Bryki is a village in the administrative district of Gmina Drohiczyn, within Siemiatycze County, Podlaskie Voivodeship, in north-eastern Poland.

In 1975–1998, the village belonged administratively to the Białystok Voivodeship.

According to the General Census of Population from 1921, the village of Bryki had 27 households and a population of 166. The majority of the inhabitants, numbering 144, declared their affiliation with the Orthodox faith, while the remaining 22 stated their Roman Catholic denomination. At the same time, the majority of the residents, 95 people, identified themselves as Belarusian, while 71 individuals identified as Polish.

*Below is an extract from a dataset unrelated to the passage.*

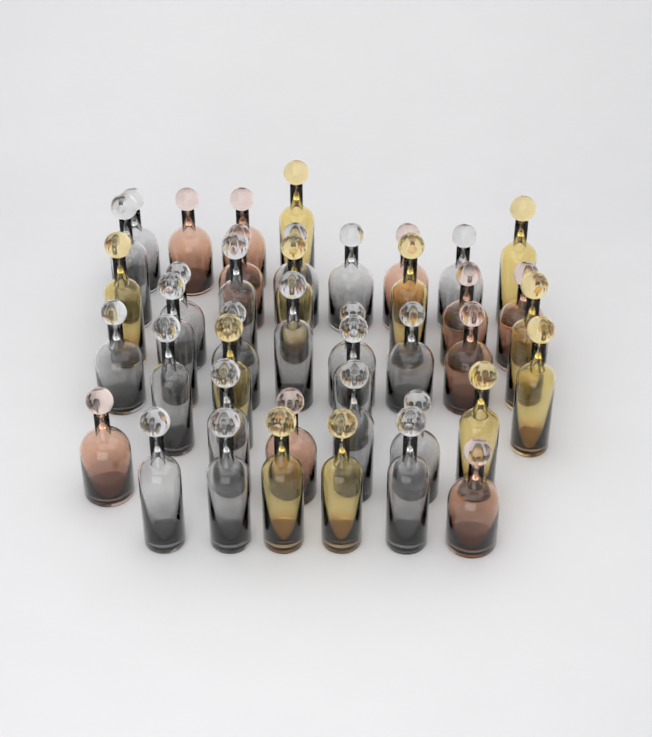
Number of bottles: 42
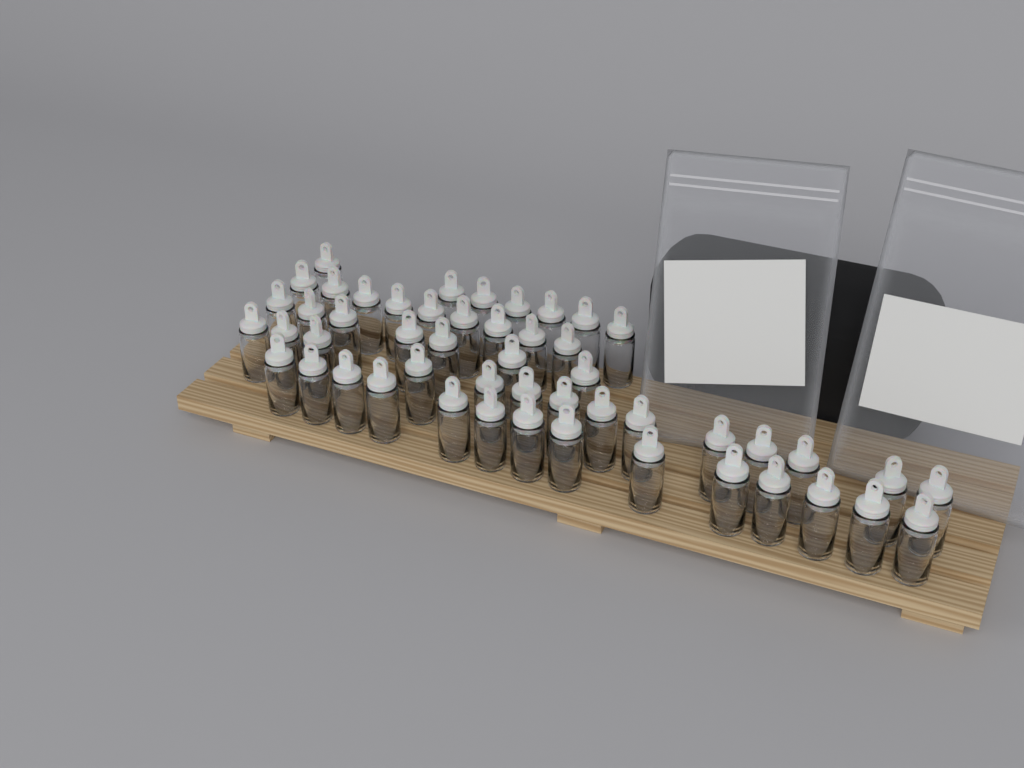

In the manorial estates of Bryki Dolne and Bryki Górne, 51 people resided, among whom 41 were Roman Catholic, 5 were Orthodox, and 5 were of Jewish faith. Simultaneously, 42 inhabitants declared Polish nationality, while 9 identified as Belarusian. There were 5 residential buildings in this area.

In the structure of the Polish Orthodox Church, the village falls under the jurisdiction of the parish of Saints Cosmas and Damian in Narojki, while the faithful of the Roman Catholic Church belong to the parish of Saint Roch in Miłkowice-Maćki.